◆ **TO-DO ITEM**
Return every line of the material below that contains the word "What".

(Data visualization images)
——————

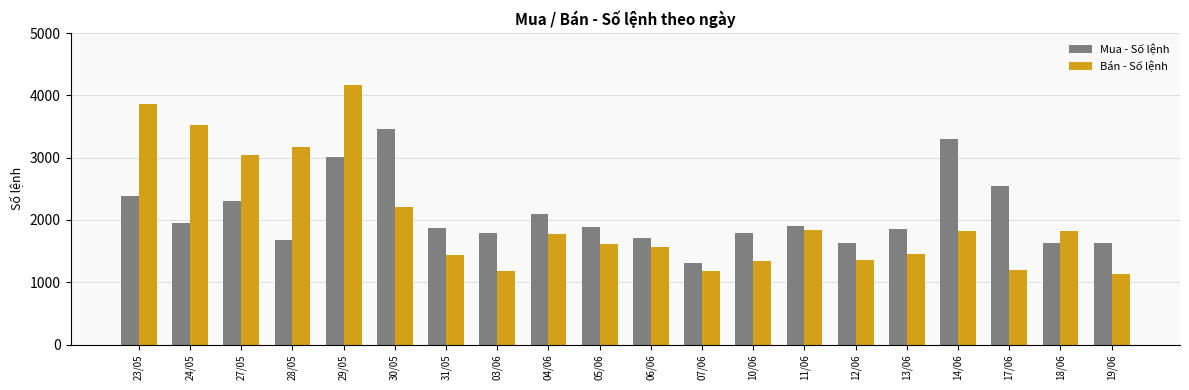

The value of Mua - Số lệnh at 27/05 is 3379. True or false?

False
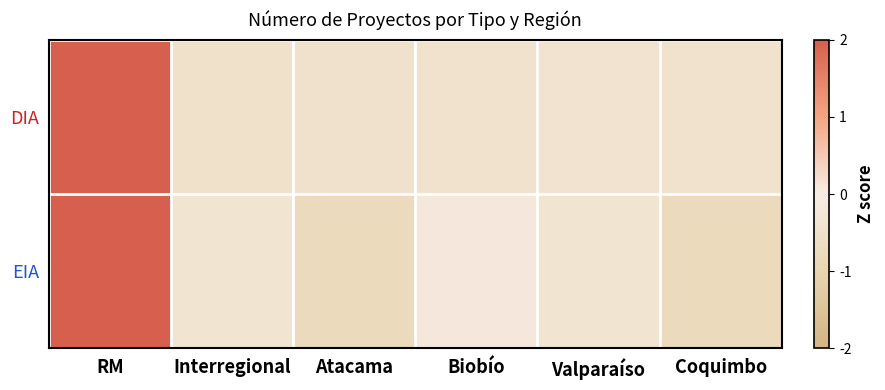

What is the total value across all series at RM?

4.4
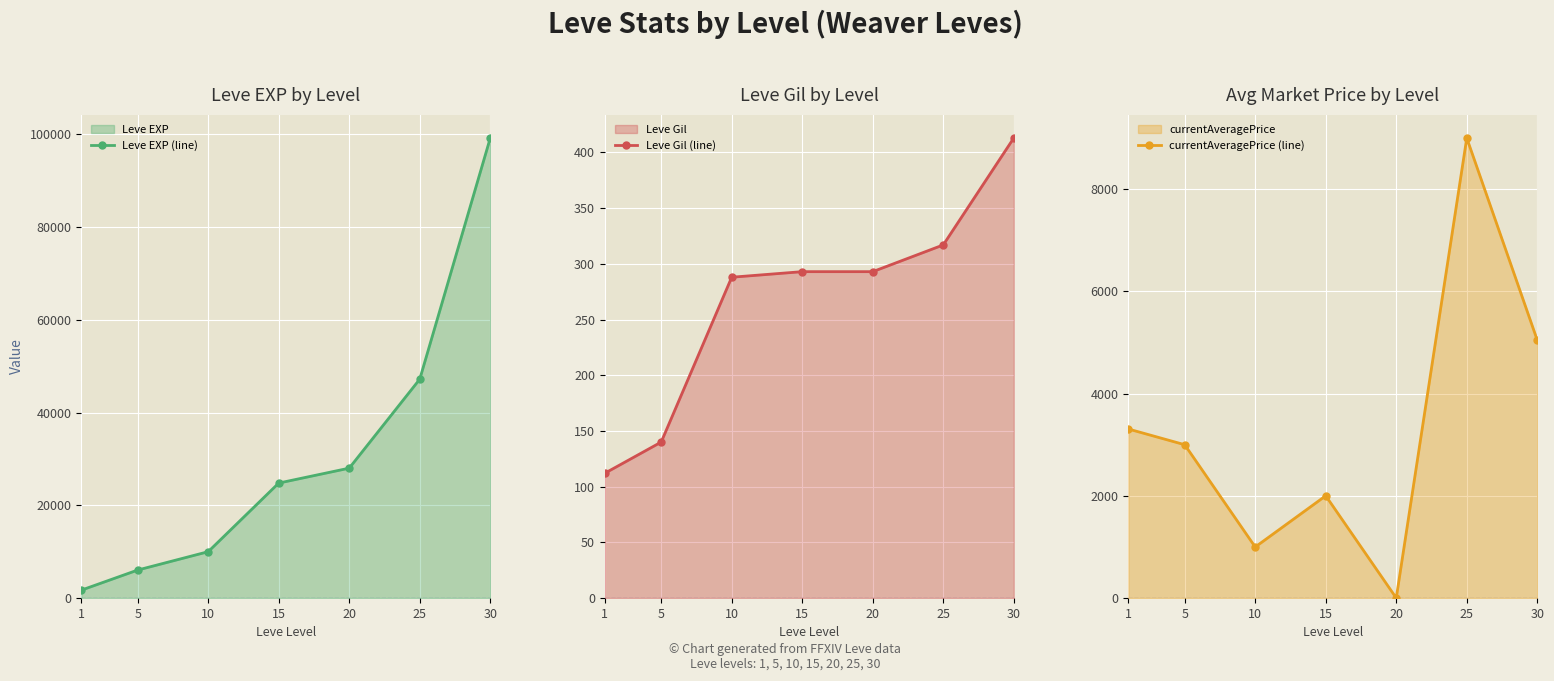

What are all the series names shown in the legend?

Leve EXP (line), Leve Gil (line), currentAveragePrice (line)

——————

◆ **TASK RESULT**
What is the total value across all series at RM?
What are all the series names shown in the legend?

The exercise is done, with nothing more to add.